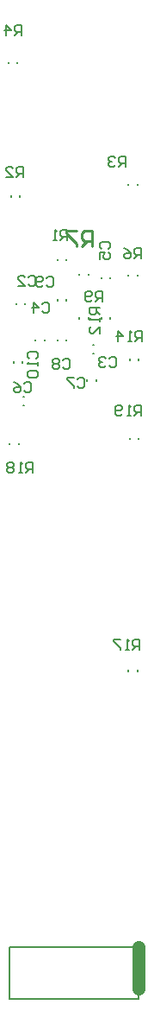
<source format=gbo>
G04 Layer_Color=32896*
%FSLAX25Y25*%
%MOIN*%
G70*
G01*
G75*
%ADD18C,0.00800*%
%ADD20C,0.01000*%
%ADD21C,0.05000*%
%ADD33C,0.00787*%
D18*
X38168Y291834D02*
X37501Y292501D01*
Y293834D01*
X38168Y294500D01*
X40834D01*
X41500Y293834D01*
Y292501D01*
X40834Y291834D01*
X37501Y287836D02*
Y290501D01*
X39501D01*
X38834Y289168D01*
Y288502D01*
X39501Y287836D01*
X40834D01*
X41500Y288502D01*
Y289835D01*
X40834Y290501D01*
X54000Y256000D02*
Y259999D01*
X52001D01*
X51334Y259332D01*
Y257999D01*
X52001Y257333D01*
X54000D01*
X52667D02*
X51334Y256000D01*
X50001D02*
X48668D01*
X49335D01*
Y259999D01*
X50001Y259332D01*
X44670Y256000D02*
Y259999D01*
X46669Y257999D01*
X44003D01*
X9834Y280832D02*
X10501Y281499D01*
X11834D01*
X12500Y280832D01*
Y278166D01*
X11834Y277500D01*
X10501D01*
X9834Y278166D01*
X5835Y277500D02*
X8501D01*
X5835Y280166D01*
Y280832D01*
X6502Y281499D01*
X7835D01*
X8501Y280832D01*
X41334Y249332D02*
X42001Y249999D01*
X43334D01*
X44000Y249332D01*
Y246666D01*
X43334Y246000D01*
X42001D01*
X41334Y246666D01*
X40001Y249332D02*
X39335Y249999D01*
X38002D01*
X37336Y249332D01*
Y248666D01*
X38002Y247999D01*
X38668D01*
X38002D01*
X37336Y247333D01*
Y246666D01*
X38002Y246000D01*
X39335D01*
X40001Y246666D01*
X15234Y270432D02*
X15901Y271099D01*
X17233D01*
X17900Y270432D01*
Y267766D01*
X17233Y267100D01*
X15901D01*
X15234Y267766D01*
X11902Y267100D02*
Y271099D01*
X13901Y269099D01*
X11236D01*
X8334Y239832D02*
X9001Y240499D01*
X10334D01*
X11000Y239832D01*
Y237166D01*
X10334Y236500D01*
X9001D01*
X8334Y237166D01*
X4335Y240499D02*
X5668Y239832D01*
X7001Y238499D01*
Y237166D01*
X6335Y236500D01*
X5002D01*
X4335Y237166D01*
Y237833D01*
X5002Y238499D01*
X7001D01*
X28834Y241332D02*
X29501Y241999D01*
X30834D01*
X31500Y241332D01*
Y238666D01*
X30834Y238000D01*
X29501D01*
X28834Y238666D01*
X27501Y241999D02*
X24836D01*
Y241332D01*
X27501Y238666D01*
Y238000D01*
X23334Y248832D02*
X24001Y249499D01*
X25333D01*
X26000Y248832D01*
Y246166D01*
X25333Y245500D01*
X24001D01*
X23334Y246166D01*
X22001Y248832D02*
X21335Y249499D01*
X20002D01*
X19335Y248832D01*
Y248166D01*
X20002Y247499D01*
X19335Y246833D01*
Y246166D01*
X20002Y245500D01*
X21335D01*
X22001Y246166D01*
Y246833D01*
X21335Y247499D01*
X22001Y248166D01*
Y248832D01*
X21335Y247499D02*
X20002D01*
X16834Y280332D02*
X17501Y280999D01*
X18834D01*
X19500Y280332D01*
Y277666D01*
X18834Y277000D01*
X17501D01*
X16834Y277666D01*
X15501D02*
X14835Y277000D01*
X13502D01*
X12835Y277666D01*
Y280332D01*
X13502Y280999D01*
X14835D01*
X15501Y280332D01*
Y279666D01*
X14835Y278999D01*
X12835D01*
X10168Y249377D02*
X9501Y250044D01*
Y251377D01*
X10168Y252043D01*
X12834D01*
X13500Y251377D01*
Y250044D01*
X12834Y249377D01*
X13500Y248045D02*
Y246712D01*
Y247378D01*
X9501D01*
X10168Y248045D01*
Y244712D02*
X9501Y244046D01*
Y242713D01*
X10168Y242046D01*
X12834D01*
X13500Y242713D01*
Y244046D01*
X12834Y244712D01*
X10168D01*
X25000Y295000D02*
Y298999D01*
X23001D01*
X22334Y298332D01*
Y296999D01*
X23001Y296333D01*
X25000D01*
X23667D02*
X22334Y295000D01*
X21001D02*
X19668D01*
X20335D01*
Y298999D01*
X21001Y298332D01*
X8000Y319500D02*
Y323499D01*
X6001D01*
X5334Y322832D01*
Y321499D01*
X6001Y320833D01*
X8000D01*
X6667D02*
X5334Y319500D01*
X1335D02*
X4001D01*
X1335Y322166D01*
Y322832D01*
X2002Y323499D01*
X3335D01*
X4001Y322832D01*
X47500Y323500D02*
Y327499D01*
X45501D01*
X44834Y326832D01*
Y325499D01*
X45501Y324833D01*
X47500D01*
X46167D02*
X44834Y323500D01*
X43501Y326832D02*
X42835Y327499D01*
X41502D01*
X40835Y326832D01*
Y326166D01*
X41502Y325499D01*
X42168D01*
X41502D01*
X40835Y324833D01*
Y324166D01*
X41502Y323500D01*
X42835D01*
X43501Y324166D01*
X7400Y374100D02*
Y378099D01*
X5401D01*
X4734Y377432D01*
Y376099D01*
X5401Y375433D01*
X7400D01*
X6067D02*
X4734Y374100D01*
X1402D02*
Y378099D01*
X3401Y376099D01*
X735D01*
X53500Y288000D02*
Y291999D01*
X51501D01*
X50834Y291332D01*
Y289999D01*
X51501Y289333D01*
X53500D01*
X52167D02*
X50834Y288000D01*
X46836Y291999D02*
X48168Y291332D01*
X49501Y289999D01*
Y288666D01*
X48835Y288000D01*
X47502D01*
X46836Y288666D01*
Y289333D01*
X47502Y289999D01*
X49501D01*
X38500Y271500D02*
Y275499D01*
X36501D01*
X35834Y274832D01*
Y273499D01*
X36501Y272833D01*
X38500D01*
X37167D02*
X35834Y271500D01*
X34501Y272166D02*
X33835Y271500D01*
X32502D01*
X31835Y272166D01*
Y274832D01*
X32502Y275499D01*
X33835D01*
X34501Y274832D01*
Y274166D01*
X33835Y273499D01*
X31835D01*
X37500Y269000D02*
X33501D01*
Y267001D01*
X34168Y266334D01*
X35501D01*
X36167Y267001D01*
Y269000D01*
Y267667D02*
X37500Y266334D01*
Y265001D02*
Y263668D01*
Y264335D01*
X33501D01*
X34168Y265001D01*
X37500Y259003D02*
Y261669D01*
X34834Y259003D01*
X34168D01*
X33501Y259670D01*
Y261003D01*
X34168Y261669D01*
X53000Y137000D02*
Y140999D01*
X51001D01*
X50334Y140332D01*
Y138999D01*
X51001Y138333D01*
X53000D01*
X51667D02*
X50334Y137000D01*
X49001D02*
X47668D01*
X48335D01*
Y140999D01*
X49001Y140332D01*
X45669Y140999D02*
X43003D01*
Y140332D01*
X45669Y137666D01*
Y137000D01*
X11500Y205500D02*
Y209499D01*
X9501D01*
X8834Y208832D01*
Y207499D01*
X9501Y206833D01*
X11500D01*
X10167D02*
X8834Y205500D01*
X7501D02*
X6168D01*
X6835D01*
Y209499D01*
X7501Y208832D01*
X4169D02*
X3503Y209499D01*
X2170D01*
X1503Y208832D01*
Y208166D01*
X2170Y207499D01*
X1503Y206833D01*
Y206166D01*
X2170Y205500D01*
X3503D01*
X4169Y206166D01*
Y206833D01*
X3503Y207499D01*
X4169Y208166D01*
Y208832D01*
X3503Y207499D02*
X2170D01*
X53500Y227500D02*
Y231499D01*
X51501D01*
X50834Y230832D01*
Y229499D01*
X51501Y228833D01*
X53500D01*
X52167D02*
X50834Y227500D01*
X49501D02*
X48168D01*
X48835D01*
Y231499D01*
X49501Y230832D01*
X46169Y228166D02*
X45503Y227500D01*
X44170D01*
X43503Y228166D01*
Y230832D01*
X44170Y231499D01*
X45503D01*
X46169Y230832D01*
Y230166D01*
X45503Y229499D01*
X43503D01*
D20*
X34700Y292700D02*
Y298698D01*
X31701D01*
X30701Y297698D01*
Y295699D01*
X31701Y294699D01*
X34700D01*
X32701D02*
X30701Y292700D01*
X28702Y298698D02*
X24703D01*
Y297698D01*
X28702Y293700D01*
Y292700D01*
D21*
X52500Y6500D02*
Y22500D01*
D33*
X38228Y280303D02*
Y280697D01*
X41772Y280303D02*
Y280697D01*
X29728Y281760D02*
Y282154D01*
X33272Y281760D02*
Y282154D01*
X52772Y248803D02*
Y249197D01*
X49228Y248803D02*
Y249197D01*
X2728Y216303D02*
Y216697D01*
X6272Y216303D02*
Y216697D01*
X52272Y128803D02*
Y129197D01*
X48728Y128803D02*
Y129197D01*
X41772Y264803D02*
Y265197D01*
X38228Y264803D02*
Y265197D01*
X29728Y264803D02*
Y265197D01*
X33272Y264803D02*
Y265197D01*
X52272Y281303D02*
Y281697D01*
X48728Y281303D02*
Y281697D01*
X2228Y363303D02*
Y363697D01*
X5772Y363303D02*
Y363697D01*
X48728Y316303D02*
Y316697D01*
X52272Y316303D02*
Y316697D01*
X3228Y311803D02*
Y312197D01*
X6772Y311803D02*
Y312197D01*
X24772Y287303D02*
Y287697D01*
X21228Y287303D02*
Y287697D01*
X24772Y271803D02*
Y272197D01*
X21228Y271803D02*
Y272197D01*
X24772Y256303D02*
Y256697D01*
X21228Y256303D02*
Y256697D01*
X36272Y240803D02*
Y241197D01*
X32728Y240803D02*
Y241197D01*
X7803Y234772D02*
X8197D01*
X7803Y231228D02*
X8197D01*
X12728Y256303D02*
Y256697D01*
X16272Y256303D02*
Y256697D01*
X34803Y254772D02*
X35197D01*
X34803Y251228D02*
X35197D01*
X5228Y270303D02*
Y270697D01*
X8772Y270303D02*
Y270697D01*
X7772Y247847D02*
Y248240D01*
X4228Y247847D02*
Y248240D01*
X52500Y2500D02*
Y22500D01*
X2500Y2500D02*
Y22500D01*
Y2500D02*
X52500D01*
X2500Y22500D02*
X52500D01*
X52772Y218303D02*
Y218697D01*
X49228Y218303D02*
Y218697D01*
M02*

</source>
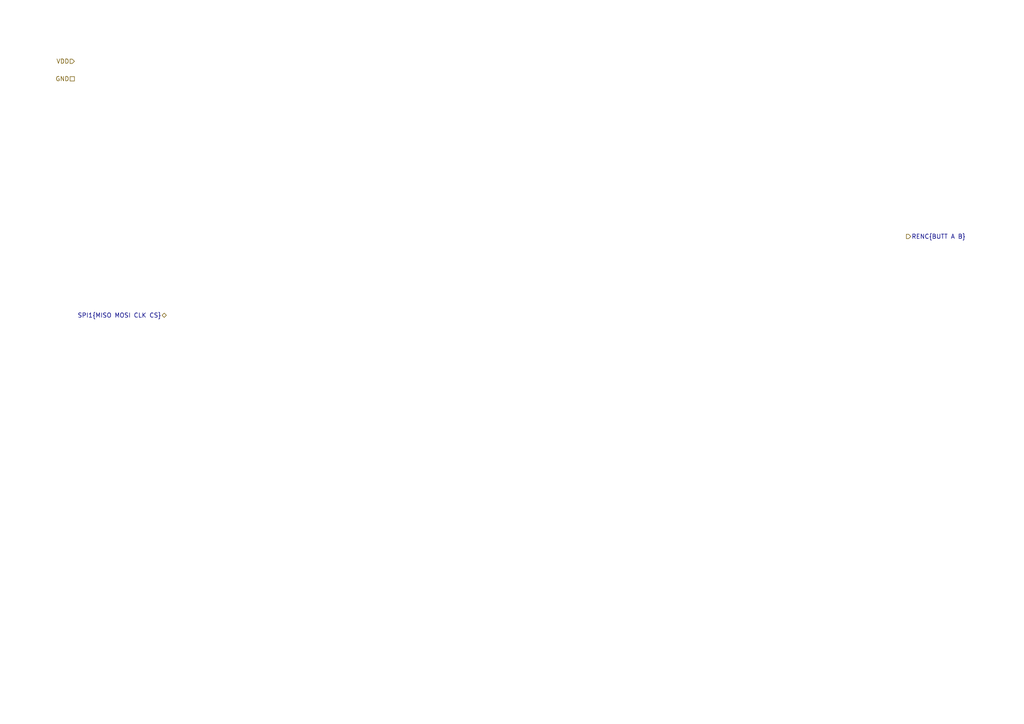
<source format=kicad_sch>
(kicad_sch
	(version 20250114)
	(generator "eeschema")
	(generator_version "9.0")
	(uuid "a07dd0da-b60d-4286-81d3-c894950c057b")
	(paper "A4")
	(lib_symbols)
	(hierarchical_label "SPI1{MISO MOSI CLK CS}"
		(shape bidirectional)
		(at 48.26 91.44 180)
		(effects
			(font
				(size 1.27 1.27)
			)
			(justify right)
		)
		(uuid "07b2414e-3b48-411e-82f6-9604aaa024b3")
	)
	(hierarchical_label "GND"
		(shape passive)
		(at 21.59 22.86 180)
		(effects
			(font
				(size 1.27 1.27)
			)
			(justify right)
		)
		(uuid "27615aeb-f6cc-4b64-8e1f-ef9923fc5610")
	)
	(hierarchical_label "RENC{BUTT A B}"
		(shape output)
		(at 262.89 68.58 0)
		(effects
			(font
				(size 1.27 1.27)
			)
			(justify left)
		)
		(uuid "a96a13b4-ae69-420b-b6dd-46866a4f9253")
	)
	(hierarchical_label "VDD"
		(shape input)
		(at 21.59 17.78 180)
		(effects
			(font
				(size 1.27 1.27)
			)
			(justify right)
		)
		(uuid "e9203fa3-da2c-435c-bd3a-ff5d2325d946")
	)
)

</source>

------------------------

Work to complete:
Lines containing "format" in the records above: how many are there? Give only the number.

Reply:
2